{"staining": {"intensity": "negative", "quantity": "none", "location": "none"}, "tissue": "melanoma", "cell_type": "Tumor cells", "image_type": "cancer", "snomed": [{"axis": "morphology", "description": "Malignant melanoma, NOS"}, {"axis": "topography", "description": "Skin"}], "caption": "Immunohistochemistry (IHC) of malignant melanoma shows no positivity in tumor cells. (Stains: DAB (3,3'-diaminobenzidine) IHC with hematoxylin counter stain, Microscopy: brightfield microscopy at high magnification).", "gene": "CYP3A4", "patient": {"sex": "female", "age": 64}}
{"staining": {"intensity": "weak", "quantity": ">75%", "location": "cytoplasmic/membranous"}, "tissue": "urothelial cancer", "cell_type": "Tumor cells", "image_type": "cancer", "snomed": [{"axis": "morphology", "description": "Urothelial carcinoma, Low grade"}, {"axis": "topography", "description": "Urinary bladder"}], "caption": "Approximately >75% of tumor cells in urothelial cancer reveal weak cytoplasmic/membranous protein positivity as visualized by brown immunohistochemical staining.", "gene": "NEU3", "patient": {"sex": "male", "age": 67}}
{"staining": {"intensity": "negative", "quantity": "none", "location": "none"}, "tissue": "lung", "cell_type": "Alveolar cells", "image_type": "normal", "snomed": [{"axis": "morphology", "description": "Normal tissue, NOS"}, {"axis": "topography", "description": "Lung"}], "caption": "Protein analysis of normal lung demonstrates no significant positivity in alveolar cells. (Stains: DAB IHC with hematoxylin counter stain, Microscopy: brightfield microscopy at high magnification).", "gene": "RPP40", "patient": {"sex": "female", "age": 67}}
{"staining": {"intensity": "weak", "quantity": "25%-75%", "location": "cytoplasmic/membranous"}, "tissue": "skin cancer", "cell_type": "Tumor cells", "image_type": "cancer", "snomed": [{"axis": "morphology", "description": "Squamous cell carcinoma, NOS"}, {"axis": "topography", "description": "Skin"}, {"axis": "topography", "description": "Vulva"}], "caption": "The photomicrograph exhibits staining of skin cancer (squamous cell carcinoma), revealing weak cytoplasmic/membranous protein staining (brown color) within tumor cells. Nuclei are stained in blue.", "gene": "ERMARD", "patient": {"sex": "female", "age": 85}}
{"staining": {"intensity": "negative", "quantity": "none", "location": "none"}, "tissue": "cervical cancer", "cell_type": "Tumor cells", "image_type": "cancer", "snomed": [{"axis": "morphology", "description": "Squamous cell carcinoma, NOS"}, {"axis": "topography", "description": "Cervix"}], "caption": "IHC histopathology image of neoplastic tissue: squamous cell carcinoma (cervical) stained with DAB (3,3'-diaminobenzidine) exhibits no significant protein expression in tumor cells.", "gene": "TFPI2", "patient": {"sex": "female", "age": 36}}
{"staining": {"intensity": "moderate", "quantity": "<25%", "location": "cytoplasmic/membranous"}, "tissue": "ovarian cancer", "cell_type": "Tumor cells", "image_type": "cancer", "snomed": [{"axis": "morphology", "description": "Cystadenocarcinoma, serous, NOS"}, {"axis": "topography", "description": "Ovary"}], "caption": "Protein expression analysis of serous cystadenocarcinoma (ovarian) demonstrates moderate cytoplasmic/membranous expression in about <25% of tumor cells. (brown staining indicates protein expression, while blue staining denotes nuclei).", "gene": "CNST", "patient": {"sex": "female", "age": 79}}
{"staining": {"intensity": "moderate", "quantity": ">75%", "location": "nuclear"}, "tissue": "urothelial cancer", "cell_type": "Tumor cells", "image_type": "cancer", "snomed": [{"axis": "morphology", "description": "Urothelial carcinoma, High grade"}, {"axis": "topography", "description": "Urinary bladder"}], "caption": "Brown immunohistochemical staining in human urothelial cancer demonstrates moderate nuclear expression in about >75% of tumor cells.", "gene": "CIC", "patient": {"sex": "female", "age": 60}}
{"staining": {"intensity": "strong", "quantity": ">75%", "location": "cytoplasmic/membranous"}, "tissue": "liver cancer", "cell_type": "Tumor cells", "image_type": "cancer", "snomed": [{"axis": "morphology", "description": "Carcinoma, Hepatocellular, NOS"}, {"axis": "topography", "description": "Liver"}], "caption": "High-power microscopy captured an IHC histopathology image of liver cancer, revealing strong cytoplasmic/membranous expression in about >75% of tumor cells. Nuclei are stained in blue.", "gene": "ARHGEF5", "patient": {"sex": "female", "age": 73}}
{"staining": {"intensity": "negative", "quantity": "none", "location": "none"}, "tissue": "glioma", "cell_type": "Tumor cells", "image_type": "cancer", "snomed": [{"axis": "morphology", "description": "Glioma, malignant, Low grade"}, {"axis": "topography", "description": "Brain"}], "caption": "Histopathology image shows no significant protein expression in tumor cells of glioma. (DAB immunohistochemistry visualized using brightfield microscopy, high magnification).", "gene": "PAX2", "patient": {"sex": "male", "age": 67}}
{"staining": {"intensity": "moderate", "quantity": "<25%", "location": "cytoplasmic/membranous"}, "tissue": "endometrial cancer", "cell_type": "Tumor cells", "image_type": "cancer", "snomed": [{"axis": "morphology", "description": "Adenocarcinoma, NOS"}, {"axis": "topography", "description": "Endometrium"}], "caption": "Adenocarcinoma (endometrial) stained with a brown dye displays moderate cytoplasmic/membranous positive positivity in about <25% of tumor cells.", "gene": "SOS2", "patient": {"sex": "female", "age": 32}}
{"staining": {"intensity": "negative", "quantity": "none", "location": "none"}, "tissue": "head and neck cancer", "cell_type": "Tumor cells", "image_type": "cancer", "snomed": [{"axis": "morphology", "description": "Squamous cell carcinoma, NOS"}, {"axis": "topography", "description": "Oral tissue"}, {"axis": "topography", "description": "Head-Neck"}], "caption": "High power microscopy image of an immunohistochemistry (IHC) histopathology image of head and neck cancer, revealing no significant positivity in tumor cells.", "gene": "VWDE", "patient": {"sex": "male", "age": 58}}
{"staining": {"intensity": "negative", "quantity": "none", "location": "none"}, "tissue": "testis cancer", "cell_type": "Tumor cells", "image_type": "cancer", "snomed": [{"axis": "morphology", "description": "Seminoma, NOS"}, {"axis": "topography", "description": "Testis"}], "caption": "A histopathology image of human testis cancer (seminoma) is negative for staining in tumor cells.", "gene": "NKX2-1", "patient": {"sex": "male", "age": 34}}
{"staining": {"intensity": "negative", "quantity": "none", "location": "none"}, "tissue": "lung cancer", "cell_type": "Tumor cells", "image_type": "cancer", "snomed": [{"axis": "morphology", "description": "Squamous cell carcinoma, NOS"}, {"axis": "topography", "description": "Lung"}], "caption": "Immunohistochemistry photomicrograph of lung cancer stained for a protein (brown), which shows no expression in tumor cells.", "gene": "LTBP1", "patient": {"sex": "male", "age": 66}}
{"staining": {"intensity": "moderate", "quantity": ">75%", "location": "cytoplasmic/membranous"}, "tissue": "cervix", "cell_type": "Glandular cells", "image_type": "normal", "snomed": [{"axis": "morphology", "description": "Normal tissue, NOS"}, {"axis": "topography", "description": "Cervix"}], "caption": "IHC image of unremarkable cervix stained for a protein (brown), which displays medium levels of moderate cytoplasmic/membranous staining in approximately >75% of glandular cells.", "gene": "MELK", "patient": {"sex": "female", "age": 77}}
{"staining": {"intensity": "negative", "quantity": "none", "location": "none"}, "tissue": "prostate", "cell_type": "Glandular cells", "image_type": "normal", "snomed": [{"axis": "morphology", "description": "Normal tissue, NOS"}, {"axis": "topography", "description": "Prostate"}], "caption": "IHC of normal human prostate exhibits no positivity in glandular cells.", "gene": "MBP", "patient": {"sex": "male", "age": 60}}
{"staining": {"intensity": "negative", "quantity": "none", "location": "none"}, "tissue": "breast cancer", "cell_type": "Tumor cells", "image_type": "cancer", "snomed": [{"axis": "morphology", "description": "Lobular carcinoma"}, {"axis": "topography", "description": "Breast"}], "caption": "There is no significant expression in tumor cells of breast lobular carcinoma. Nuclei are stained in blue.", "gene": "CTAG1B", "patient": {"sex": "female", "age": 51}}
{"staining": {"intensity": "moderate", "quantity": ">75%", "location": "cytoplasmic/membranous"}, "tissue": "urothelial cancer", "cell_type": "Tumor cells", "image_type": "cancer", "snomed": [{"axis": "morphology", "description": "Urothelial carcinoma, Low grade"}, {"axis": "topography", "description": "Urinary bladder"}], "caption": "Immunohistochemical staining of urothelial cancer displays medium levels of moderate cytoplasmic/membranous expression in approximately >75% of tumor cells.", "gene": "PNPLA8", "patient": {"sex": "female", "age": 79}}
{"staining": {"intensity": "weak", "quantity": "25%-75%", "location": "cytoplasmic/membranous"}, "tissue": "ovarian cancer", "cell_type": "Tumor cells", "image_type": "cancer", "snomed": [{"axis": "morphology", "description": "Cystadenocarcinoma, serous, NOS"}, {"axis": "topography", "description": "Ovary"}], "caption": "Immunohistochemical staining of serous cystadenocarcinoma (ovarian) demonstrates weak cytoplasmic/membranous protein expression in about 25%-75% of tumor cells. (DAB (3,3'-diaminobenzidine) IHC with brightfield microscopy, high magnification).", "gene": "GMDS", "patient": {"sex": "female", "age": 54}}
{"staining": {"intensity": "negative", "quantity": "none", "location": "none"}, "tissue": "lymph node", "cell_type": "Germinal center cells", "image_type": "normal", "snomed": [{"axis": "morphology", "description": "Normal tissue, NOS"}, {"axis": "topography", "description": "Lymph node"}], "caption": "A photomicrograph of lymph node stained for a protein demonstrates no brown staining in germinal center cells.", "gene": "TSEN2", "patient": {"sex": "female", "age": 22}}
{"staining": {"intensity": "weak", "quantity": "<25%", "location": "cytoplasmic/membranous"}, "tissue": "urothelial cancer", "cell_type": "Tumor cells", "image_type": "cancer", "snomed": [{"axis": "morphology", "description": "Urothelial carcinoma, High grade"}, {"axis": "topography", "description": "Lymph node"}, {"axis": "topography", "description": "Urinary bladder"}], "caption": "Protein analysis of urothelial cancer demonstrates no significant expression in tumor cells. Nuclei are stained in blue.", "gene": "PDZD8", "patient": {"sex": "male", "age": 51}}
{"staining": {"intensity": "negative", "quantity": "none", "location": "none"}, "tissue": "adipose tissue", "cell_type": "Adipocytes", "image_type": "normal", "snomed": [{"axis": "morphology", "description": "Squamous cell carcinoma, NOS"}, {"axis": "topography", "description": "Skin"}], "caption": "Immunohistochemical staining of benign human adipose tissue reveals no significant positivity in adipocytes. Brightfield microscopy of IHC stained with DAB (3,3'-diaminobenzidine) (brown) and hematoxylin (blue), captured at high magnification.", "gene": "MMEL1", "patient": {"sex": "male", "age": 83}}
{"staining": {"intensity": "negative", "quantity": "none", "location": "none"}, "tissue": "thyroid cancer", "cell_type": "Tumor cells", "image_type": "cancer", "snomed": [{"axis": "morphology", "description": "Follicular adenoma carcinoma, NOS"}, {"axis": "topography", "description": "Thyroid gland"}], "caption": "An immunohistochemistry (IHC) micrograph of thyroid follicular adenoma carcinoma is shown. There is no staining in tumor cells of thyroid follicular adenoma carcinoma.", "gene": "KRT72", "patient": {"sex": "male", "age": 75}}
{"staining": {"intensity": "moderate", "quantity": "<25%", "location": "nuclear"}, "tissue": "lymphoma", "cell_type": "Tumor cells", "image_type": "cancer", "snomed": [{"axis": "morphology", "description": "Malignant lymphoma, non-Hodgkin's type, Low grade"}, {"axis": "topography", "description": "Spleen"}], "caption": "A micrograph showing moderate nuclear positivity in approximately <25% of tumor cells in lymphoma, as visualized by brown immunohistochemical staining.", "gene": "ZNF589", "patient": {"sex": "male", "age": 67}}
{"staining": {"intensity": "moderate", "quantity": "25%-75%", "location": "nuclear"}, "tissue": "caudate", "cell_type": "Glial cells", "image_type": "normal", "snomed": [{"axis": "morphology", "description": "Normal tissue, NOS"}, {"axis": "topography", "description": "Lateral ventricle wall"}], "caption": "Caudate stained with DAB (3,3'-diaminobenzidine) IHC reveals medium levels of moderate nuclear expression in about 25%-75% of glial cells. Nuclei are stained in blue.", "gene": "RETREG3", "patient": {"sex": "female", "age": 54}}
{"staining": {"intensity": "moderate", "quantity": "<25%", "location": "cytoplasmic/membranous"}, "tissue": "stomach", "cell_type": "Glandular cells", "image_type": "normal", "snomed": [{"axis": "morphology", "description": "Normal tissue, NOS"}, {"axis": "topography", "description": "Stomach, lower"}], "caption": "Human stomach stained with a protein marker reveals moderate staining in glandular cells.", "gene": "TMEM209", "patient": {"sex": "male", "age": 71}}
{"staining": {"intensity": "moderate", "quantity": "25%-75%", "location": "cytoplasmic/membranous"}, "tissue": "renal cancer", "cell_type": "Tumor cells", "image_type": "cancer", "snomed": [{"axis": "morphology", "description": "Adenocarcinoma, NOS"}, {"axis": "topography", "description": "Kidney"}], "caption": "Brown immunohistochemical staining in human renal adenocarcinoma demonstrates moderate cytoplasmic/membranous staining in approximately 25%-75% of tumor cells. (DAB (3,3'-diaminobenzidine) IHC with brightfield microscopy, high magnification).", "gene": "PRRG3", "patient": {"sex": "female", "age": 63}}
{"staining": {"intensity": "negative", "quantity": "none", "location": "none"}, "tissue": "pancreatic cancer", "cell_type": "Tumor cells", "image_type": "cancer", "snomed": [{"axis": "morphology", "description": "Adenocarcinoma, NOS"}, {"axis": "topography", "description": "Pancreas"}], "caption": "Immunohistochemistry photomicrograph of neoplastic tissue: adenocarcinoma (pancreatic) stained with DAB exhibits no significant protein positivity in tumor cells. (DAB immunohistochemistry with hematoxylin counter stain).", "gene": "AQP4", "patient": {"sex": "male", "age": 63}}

What to do — Working from the material above, retype exactly the lines from the one with "is no significant" through the one with "staining of urothelial", both included, and only those lines.

Your solution —
{"staining": {"intensity": "negative", "quantity": "none", "location": "none"}, "tissue": "breast cancer", "cell_type": "Tumor cells", "image_type": "cancer", "snomed": [{"axis": "morphology", "description": "Lobular carcinoma"}, {"axis": "topography", "description": "Breast"}], "caption": "There is no significant expression in tumor cells of breast lobular carcinoma. Nuclei are stained in blue.", "gene": "CTAG1B", "patient": {"sex": "female", "age": 51}}
{"staining": {"intensity": "moderate", "quantity": ">75%", "location": "cytoplasmic/membranous"}, "tissue": "urothelial cancer", "cell_type": "Tumor cells", "image_type": "cancer", "snomed": [{"axis": "morphology", "description": "Urothelial carcinoma, Low grade"}, {"axis": "topography", "description": "Urinary bladder"}], "caption": "Immunohistochemical staining of urothelial cancer displays medium levels of moderate cytoplasmic/membranous expression in approximately >75% of tumor cells.", "gene": "PNPLA8", "patient": {"sex": "female", "age": 79}}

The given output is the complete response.